- _TASK BRIEF_
Below is a block of records. Copy every line in it that contains the word "lines".

Dataset entries

-.-.-

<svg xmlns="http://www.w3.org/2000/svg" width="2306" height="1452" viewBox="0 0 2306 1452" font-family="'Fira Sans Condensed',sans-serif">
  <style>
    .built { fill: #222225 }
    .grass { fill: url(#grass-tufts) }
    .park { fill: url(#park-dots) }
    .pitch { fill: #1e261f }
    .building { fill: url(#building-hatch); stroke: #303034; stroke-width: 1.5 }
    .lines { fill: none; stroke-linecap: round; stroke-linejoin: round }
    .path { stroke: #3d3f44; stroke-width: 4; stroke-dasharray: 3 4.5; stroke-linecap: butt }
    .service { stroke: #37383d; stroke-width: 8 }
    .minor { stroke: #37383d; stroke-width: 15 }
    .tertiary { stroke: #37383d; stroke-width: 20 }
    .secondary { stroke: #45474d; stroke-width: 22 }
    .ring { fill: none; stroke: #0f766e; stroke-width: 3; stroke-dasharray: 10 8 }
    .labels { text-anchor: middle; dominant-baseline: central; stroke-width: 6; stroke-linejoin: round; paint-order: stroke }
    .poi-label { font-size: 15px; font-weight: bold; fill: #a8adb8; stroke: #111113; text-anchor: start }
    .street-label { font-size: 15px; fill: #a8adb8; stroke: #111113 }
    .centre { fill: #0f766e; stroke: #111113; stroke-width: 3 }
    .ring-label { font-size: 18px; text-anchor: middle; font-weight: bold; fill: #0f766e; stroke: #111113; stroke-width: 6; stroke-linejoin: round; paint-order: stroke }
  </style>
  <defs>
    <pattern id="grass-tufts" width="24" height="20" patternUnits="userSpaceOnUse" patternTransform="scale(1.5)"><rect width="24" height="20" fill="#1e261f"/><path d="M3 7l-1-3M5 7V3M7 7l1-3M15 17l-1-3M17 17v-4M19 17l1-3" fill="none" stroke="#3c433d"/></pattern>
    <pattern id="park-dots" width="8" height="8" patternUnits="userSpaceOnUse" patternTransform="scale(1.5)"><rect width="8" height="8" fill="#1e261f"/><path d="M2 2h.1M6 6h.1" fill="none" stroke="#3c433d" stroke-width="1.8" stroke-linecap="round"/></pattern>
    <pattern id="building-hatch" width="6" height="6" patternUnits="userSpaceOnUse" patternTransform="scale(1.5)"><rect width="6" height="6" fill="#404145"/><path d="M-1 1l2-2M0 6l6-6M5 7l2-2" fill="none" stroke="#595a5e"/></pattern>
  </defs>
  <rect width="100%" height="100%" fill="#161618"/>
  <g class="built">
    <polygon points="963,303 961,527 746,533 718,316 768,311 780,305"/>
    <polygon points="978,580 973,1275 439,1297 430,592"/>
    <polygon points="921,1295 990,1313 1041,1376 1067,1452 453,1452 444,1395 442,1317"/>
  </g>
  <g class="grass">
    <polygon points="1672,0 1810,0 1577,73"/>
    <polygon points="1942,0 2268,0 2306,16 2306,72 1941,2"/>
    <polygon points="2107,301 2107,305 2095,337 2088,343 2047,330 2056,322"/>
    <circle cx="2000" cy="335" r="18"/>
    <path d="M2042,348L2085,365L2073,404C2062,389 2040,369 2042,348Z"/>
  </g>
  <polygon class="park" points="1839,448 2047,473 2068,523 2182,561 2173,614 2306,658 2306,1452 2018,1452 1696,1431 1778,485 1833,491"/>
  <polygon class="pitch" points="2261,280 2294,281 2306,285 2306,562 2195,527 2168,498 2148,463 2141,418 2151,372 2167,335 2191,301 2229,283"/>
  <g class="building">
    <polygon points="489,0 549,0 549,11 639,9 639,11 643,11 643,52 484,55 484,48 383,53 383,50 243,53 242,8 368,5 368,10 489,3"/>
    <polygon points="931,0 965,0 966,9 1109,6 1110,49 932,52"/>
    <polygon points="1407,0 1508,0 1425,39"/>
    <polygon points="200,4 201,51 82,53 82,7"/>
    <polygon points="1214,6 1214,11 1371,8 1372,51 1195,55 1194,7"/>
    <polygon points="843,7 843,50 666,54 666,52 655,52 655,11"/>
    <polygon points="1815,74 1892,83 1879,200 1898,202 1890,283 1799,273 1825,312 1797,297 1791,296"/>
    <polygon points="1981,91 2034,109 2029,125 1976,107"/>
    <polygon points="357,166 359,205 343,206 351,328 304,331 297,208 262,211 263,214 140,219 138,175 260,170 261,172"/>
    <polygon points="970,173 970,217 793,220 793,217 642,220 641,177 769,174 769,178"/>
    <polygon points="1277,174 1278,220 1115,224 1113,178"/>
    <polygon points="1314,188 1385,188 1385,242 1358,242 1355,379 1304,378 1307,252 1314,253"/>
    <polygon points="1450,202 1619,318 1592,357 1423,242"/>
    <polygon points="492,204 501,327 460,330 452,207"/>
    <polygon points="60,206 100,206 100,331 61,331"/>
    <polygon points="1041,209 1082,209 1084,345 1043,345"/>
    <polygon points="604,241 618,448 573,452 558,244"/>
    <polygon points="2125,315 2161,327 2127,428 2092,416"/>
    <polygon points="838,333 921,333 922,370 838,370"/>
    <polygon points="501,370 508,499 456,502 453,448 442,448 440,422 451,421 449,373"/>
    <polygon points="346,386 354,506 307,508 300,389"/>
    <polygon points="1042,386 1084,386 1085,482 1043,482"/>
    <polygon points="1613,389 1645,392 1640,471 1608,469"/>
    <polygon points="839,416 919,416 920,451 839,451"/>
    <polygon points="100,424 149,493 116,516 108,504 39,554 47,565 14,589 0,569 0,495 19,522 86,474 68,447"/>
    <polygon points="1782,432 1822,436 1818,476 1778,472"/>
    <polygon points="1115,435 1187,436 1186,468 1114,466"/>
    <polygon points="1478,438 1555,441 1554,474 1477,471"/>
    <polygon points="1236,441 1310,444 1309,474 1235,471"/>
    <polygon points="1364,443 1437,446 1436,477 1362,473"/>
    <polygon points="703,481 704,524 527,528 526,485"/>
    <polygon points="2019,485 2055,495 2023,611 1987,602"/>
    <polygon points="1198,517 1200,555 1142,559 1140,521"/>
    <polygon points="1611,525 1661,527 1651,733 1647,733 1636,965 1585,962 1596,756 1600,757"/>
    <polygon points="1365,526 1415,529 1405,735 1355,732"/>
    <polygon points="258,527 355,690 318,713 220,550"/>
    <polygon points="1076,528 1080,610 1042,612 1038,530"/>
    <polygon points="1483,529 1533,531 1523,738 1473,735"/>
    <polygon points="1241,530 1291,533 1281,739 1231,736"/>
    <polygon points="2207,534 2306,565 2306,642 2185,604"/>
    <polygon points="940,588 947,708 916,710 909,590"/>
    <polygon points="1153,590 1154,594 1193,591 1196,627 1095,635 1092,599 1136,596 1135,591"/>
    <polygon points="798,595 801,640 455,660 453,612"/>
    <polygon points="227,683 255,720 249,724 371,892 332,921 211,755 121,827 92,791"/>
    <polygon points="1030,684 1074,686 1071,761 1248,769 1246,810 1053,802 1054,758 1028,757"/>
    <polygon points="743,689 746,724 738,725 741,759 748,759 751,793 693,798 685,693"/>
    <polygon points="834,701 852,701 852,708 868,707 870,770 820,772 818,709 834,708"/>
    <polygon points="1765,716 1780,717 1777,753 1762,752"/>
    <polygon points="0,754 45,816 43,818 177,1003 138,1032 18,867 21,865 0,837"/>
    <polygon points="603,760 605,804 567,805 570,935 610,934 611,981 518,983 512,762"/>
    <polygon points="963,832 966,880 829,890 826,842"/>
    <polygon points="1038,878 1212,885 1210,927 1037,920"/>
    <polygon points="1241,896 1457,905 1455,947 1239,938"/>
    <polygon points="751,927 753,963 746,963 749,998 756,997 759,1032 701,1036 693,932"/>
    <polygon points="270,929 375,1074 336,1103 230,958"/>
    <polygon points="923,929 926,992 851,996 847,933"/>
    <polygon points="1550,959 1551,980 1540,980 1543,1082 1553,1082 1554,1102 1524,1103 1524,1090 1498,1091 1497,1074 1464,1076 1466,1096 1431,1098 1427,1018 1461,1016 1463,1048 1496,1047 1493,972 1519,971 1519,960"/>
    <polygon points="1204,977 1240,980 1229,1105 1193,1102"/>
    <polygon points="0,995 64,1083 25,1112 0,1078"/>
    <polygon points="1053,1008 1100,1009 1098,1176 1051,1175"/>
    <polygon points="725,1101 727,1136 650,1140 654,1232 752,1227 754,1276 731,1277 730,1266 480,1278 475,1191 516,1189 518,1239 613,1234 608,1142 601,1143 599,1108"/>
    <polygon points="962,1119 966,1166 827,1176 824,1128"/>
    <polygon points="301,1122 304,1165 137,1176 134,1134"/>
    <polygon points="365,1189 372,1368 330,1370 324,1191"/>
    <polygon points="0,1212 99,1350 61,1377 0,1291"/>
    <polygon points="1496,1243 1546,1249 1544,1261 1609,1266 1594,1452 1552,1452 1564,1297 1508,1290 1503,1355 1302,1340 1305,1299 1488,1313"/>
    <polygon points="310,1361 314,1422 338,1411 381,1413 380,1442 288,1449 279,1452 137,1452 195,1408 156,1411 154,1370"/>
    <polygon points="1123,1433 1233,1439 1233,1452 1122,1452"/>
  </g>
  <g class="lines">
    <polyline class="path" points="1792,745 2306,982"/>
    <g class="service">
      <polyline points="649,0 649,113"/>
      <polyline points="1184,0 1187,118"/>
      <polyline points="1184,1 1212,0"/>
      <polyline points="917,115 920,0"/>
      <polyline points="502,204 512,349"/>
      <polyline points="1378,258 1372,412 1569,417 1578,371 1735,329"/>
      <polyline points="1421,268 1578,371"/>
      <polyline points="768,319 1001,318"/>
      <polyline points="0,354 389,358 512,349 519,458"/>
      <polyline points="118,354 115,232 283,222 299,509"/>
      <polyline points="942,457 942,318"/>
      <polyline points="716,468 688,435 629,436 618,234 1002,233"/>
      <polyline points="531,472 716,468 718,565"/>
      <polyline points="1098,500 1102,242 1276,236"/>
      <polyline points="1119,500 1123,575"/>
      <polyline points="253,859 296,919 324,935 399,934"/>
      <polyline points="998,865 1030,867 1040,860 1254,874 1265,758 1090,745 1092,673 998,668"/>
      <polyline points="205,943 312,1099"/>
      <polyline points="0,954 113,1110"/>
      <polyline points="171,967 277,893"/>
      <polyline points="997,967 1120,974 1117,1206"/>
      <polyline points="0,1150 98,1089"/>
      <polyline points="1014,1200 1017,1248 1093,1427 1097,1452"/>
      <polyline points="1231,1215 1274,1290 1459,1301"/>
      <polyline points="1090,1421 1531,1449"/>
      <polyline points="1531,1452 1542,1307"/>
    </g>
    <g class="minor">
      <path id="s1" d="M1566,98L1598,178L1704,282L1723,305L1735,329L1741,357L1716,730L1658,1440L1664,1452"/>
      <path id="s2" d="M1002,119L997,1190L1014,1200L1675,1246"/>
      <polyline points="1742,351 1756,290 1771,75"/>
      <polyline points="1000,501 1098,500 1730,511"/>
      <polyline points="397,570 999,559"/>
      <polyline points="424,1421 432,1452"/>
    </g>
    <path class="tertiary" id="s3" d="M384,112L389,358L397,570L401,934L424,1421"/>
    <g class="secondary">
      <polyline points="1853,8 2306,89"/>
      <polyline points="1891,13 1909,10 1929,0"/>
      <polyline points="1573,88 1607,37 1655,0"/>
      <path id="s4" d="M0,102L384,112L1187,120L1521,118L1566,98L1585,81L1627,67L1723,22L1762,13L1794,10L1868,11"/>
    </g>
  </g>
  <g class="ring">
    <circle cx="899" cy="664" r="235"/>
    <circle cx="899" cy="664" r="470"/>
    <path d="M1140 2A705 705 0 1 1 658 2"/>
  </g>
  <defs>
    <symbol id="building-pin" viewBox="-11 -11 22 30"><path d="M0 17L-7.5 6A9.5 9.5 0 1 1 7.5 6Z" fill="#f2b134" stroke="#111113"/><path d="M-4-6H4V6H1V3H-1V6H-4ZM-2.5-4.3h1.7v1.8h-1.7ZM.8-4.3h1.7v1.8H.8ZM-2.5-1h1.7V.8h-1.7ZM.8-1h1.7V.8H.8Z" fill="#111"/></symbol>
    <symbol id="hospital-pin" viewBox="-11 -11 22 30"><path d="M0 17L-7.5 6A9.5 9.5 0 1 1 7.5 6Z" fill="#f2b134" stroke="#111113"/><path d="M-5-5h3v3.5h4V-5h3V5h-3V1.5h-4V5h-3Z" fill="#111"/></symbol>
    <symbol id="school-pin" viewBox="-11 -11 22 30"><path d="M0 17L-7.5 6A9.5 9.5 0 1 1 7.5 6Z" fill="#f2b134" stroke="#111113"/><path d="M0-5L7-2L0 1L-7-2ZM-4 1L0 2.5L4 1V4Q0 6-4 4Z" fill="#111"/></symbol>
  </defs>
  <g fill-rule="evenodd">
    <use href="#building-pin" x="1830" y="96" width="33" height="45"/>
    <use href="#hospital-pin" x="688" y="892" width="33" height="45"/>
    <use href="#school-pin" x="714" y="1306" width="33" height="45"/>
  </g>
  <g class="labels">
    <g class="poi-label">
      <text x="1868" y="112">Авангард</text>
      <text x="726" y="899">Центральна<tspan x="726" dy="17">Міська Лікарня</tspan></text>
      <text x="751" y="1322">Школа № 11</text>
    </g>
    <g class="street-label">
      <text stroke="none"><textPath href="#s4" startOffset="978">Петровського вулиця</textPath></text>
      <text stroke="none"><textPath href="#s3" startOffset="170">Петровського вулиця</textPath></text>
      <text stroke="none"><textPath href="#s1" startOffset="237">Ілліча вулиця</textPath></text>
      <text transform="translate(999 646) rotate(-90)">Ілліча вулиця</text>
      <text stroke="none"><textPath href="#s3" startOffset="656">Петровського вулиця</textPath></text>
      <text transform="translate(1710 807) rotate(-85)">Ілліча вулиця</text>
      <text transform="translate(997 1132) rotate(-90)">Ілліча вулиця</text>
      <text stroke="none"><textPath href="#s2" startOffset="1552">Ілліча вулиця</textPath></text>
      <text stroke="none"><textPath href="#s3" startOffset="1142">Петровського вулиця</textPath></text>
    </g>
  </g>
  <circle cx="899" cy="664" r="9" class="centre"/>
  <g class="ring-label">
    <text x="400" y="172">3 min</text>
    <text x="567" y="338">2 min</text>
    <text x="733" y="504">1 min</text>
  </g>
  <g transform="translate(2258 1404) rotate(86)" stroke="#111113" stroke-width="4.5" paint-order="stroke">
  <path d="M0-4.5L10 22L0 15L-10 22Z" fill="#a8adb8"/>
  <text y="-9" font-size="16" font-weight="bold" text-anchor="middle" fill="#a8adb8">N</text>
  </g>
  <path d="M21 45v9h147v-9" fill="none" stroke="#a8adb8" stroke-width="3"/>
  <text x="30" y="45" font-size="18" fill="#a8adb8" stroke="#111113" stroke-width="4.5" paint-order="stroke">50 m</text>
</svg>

-.-.-

- _RESULT OF THE TASK_
    .lines { fill: none; stroke-linecap: round; stroke-linejoin: round }
  <g class="lines">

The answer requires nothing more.